_About this task:_
Copy all of the material below word for word, line by line, without changing anything.

_Data for this task:_

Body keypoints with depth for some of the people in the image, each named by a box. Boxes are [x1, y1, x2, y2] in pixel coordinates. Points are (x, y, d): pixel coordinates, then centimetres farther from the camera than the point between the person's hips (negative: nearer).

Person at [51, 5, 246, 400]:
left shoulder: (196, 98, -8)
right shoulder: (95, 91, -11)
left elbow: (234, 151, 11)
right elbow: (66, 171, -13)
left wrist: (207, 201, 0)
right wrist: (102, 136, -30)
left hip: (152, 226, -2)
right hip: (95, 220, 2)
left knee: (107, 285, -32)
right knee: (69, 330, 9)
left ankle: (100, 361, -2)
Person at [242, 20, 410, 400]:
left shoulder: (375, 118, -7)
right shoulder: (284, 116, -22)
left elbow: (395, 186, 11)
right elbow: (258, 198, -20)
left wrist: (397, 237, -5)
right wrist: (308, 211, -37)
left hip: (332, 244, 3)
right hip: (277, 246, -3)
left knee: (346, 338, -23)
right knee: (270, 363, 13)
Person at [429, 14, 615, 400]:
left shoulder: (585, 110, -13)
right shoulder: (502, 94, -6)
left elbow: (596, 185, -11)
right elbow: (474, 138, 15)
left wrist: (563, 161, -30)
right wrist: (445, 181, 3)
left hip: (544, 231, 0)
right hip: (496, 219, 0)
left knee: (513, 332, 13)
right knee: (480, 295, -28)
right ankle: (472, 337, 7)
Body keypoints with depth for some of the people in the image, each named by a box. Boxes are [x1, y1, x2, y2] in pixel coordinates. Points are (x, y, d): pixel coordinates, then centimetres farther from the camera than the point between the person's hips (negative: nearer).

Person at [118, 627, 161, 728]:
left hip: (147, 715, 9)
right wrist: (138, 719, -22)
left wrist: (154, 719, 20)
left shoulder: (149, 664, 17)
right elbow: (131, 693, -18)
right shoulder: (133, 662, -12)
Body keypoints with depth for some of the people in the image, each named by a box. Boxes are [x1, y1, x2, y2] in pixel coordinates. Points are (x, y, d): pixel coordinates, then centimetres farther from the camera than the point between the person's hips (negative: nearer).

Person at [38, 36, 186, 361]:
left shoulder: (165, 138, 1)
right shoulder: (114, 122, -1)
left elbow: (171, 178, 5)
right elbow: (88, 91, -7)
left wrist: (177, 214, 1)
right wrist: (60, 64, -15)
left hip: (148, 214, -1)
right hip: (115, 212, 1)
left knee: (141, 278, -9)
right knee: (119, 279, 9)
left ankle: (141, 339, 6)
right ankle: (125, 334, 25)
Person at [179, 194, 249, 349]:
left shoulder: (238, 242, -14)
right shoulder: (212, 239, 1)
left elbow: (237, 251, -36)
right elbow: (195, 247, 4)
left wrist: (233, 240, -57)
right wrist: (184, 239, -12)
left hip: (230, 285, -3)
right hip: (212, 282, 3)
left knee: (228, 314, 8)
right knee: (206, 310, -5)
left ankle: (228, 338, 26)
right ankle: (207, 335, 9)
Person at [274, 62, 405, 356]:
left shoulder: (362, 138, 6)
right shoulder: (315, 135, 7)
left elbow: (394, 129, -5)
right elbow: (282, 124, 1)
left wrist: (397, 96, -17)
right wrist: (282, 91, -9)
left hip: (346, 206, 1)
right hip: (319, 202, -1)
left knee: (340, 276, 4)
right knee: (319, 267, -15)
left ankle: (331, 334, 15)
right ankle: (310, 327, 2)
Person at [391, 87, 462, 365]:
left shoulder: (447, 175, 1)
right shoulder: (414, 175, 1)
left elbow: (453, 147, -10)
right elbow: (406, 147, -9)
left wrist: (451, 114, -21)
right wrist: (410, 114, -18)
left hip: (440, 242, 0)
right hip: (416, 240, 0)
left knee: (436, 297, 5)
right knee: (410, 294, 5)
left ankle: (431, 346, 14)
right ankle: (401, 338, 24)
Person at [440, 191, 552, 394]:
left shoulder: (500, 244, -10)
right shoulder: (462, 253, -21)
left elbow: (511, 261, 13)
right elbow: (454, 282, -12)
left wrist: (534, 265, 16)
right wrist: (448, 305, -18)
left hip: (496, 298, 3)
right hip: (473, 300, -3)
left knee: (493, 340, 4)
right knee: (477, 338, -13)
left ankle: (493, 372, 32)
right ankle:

_Exercise result:_
Body keypoints with depth for some of the people in the image, each named by a box. Boxes are [x1, y1, x2, y2] in pixel coordinates. Points are (x, y, d): pixel coordinates, then centimetres farther from the camera than the point between the person's hips (negative: nearer).

Person at [51, 5, 246, 400]:
left shoulder: (196, 98, -8)
right shoulder: (95, 91, -11)
left elbow: (234, 151, 11)
right elbow: (66, 171, -13)
left wrist: (207, 201, 0)
right wrist: (102, 136, -30)
left hip: (152, 226, -2)
right hip: (95, 220, 2)
left knee: (107, 285, -32)
right knee: (69, 330, 9)
left ankle: (100, 361, -2)
Person at [242, 20, 410, 400]:
left shoulder: (375, 118, -7)
right shoulder: (284, 116, -22)
left elbow: (395, 186, 11)
right elbow: (258, 198, -20)
left wrist: (397, 237, -5)
right wrist: (308, 211, -37)
left hip: (332, 244, 3)
right hip: (277, 246, -3)
left knee: (346, 338, -23)
right knee: (270, 363, 13)
Person at [429, 14, 615, 400]:
left shoulder: (585, 110, -13)
right shoulder: (502, 94, -6)
left elbow: (596, 185, -11)
right elbow: (474, 138, 15)
left wrist: (563, 161, -30)
right wrist: (445, 181, 3)
left hip: (544, 231, 0)
right hip: (496, 219, 0)
left knee: (513, 332, 13)
right knee: (480, 295, -28)
right ankle: (472, 337, 7)
Body keypoints with depth for some of the people in the image, each named by a box. Boxes are [x1, y1, x2, y2] in pixel coordinates. Points are (x, y, d): pixel coordinates, then centimetres farther from the camera than the point between the person's hips (negative: nearer).

Person at [118, 627, 161, 728]:
left hip: (147, 715, 9)
right wrist: (138, 719, -22)
left wrist: (154, 719, 20)
left shoulder: (149, 664, 17)
right elbow: (131, 693, -18)
right shoulder: (133, 662, -12)
Body keypoints with depth for some of the people in the image, each named by a box. Boxes are [x1, y1, x2, y2] in pixel coordinates. Points are (x, y, d): pixel coordinates, then centimetres farther from the camera than the point between the person's hips (negative: nearer).

Person at [38, 36, 186, 361]:
left shoulder: (165, 138, 1)
right shoulder: (114, 122, -1)
left elbow: (171, 178, 5)
right elbow: (88, 91, -7)
left wrist: (177, 214, 1)
right wrist: (60, 64, -15)
left hip: (148, 214, -1)
right hip: (115, 212, 1)
left knee: (141, 278, -9)
right knee: (119, 279, 9)
left ankle: (141, 339, 6)
right ankle: (125, 334, 25)
Person at [179, 194, 249, 349]:
left shoulder: (238, 242, -14)
right shoulder: (212, 239, 1)
left elbow: (237, 251, -36)
right elbow: (195, 247, 4)
left wrist: (233, 240, -57)
right wrist: (184, 239, -12)
left hip: (230, 285, -3)
right hip: (212, 282, 3)
left knee: (228, 314, 8)
right knee: (206, 310, -5)
left ankle: (228, 338, 26)
right ankle: (207, 335, 9)
Person at [274, 62, 405, 356]:
left shoulder: (362, 138, 6)
right shoulder: (315, 135, 7)
left elbow: (394, 129, -5)
right elbow: (282, 124, 1)
left wrist: (397, 96, -17)
right wrist: (282, 91, -9)
left hip: (346, 206, 1)
right hip: (319, 202, -1)
left knee: (340, 276, 4)
right knee: (319, 267, -15)
left ankle: (331, 334, 15)
right ankle: (310, 327, 2)
Person at [391, 87, 462, 365]:
left shoulder: (447, 175, 1)
right shoulder: (414, 175, 1)
left elbow: (453, 147, -10)
right elbow: (406, 147, -9)
left wrist: (451, 114, -21)
right wrist: (410, 114, -18)
left hip: (440, 242, 0)
right hip: (416, 240, 0)
left knee: (436, 297, 5)
right knee: (410, 294, 5)
left ankle: (431, 346, 14)
right ankle: (401, 338, 24)
Person at [440, 191, 552, 394]:
left shoulder: (500, 244, -10)
right shoulder: (462, 253, -21)
left elbow: (511, 261, 13)
right elbow: (454, 282, -12)
left wrist: (534, 265, 16)
right wrist: (448, 305, -18)
left hip: (496, 298, 3)
right hip: (473, 300, -3)
left knee: (493, 340, 4)
right knee: (477, 338, -13)
left ankle: (493, 372, 32)
right ankle:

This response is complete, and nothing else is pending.